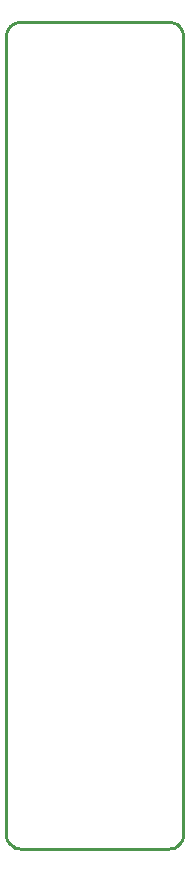
<source format=gko>
G04*
G04 #@! TF.GenerationSoftware,Altium Limited,Altium Designer,21.0.8 (223)*
G04*
G04 Layer_Color=16711935*
%FSLAX25Y25*%
%MOIN*%
G70*
G04*
G04 #@! TF.SameCoordinates,CAD52106-49C9-44A2-BFDE-3C1D9A0F27BC*
G04*
G04*
G04 #@! TF.FilePolarity,Positive*
G04*
G01*
G75*
%ADD12C,0.01000*%
D12*
X4921Y275591D02*
X3961Y275496D01*
X3038Y275216D01*
X2187Y274761D01*
X1441Y274149D01*
X829Y273403D01*
X375Y272553D01*
X95Y271629D01*
X0Y270669D01*
X59055Y270669D02*
X58961Y271629D01*
X58680Y272553D01*
X58226Y273403D01*
X57614Y274149D01*
X56868Y274761D01*
X56017Y275216D01*
X55094Y275496D01*
X54134Y275591D01*
X0Y4921D02*
X95Y3961D01*
X375Y3038D01*
X829Y2187D01*
X1441Y1441D01*
X2187Y829D01*
X3038Y375D01*
X3961Y95D01*
X4921Y0D01*
X54134D02*
X55094Y95D01*
X56017Y375D01*
X56868Y829D01*
X57614Y1441D01*
X58226Y2187D01*
X58680Y3038D01*
X58961Y3961D01*
X59055Y4921D01*
X4724Y275591D02*
X54134D01*
X0Y137795D02*
X0Y270472D01*
X59055Y270669D02*
X59055Y137795D01*
X-0D02*
X-0Y4921D01*
X59055Y5118D02*
X59055Y137795D01*
X4921Y0D02*
X54331D01*
M02*

</source>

* _Problem details_: Exact retyping is required: the line with "G04 Layer_Color=16711935*" through the end of the data, both ends included, and no other line.

* _Answer box_:
G04 Layer_Color=16711935*
%FSLAX25Y25*%
%MOIN*%
G70*
G04*
G04 #@! TF.SameCoordinates,CAD52106-49C9-44A2-BFDE-3C1D9A0F27BC*
G04*
G04*
G04 #@! TF.FilePolarity,Positive*
G04*
G01*
G75*
%ADD12C,0.01000*%
D12*
X4921Y275591D02*
X3961Y275496D01*
X3038Y275216D01*
X2187Y274761D01*
X1441Y274149D01*
X829Y273403D01*
X375Y272553D01*
X95Y271629D01*
X0Y270669D01*
X59055Y270669D02*
X58961Y271629D01*
X58680Y272553D01*
X58226Y273403D01*
X57614Y274149D01*
X56868Y274761D01*
X56017Y275216D01*
X55094Y275496D01*
X54134Y275591D01*
X0Y4921D02*
X95Y3961D01*
X375Y3038D01*
X829Y2187D01*
X1441Y1441D01*
X2187Y829D01*
X3038Y375D01*
X3961Y95D01*
X4921Y0D01*
X54134D02*
X55094Y95D01*
X56017Y375D01*
X56868Y829D01*
X57614Y1441D01*
X58226Y2187D01*
X58680Y3038D01*
X58961Y3961D01*
X59055Y4921D01*
X4724Y275591D02*
X54134D01*
X0Y137795D02*
X0Y270472D01*
X59055Y270669D02*
X59055Y137795D01*
X-0D02*
X-0Y4921D01*
X59055Y5118D02*
X59055Y137795D01*
X4921Y0D02*
X54331D01*
M02*

</source>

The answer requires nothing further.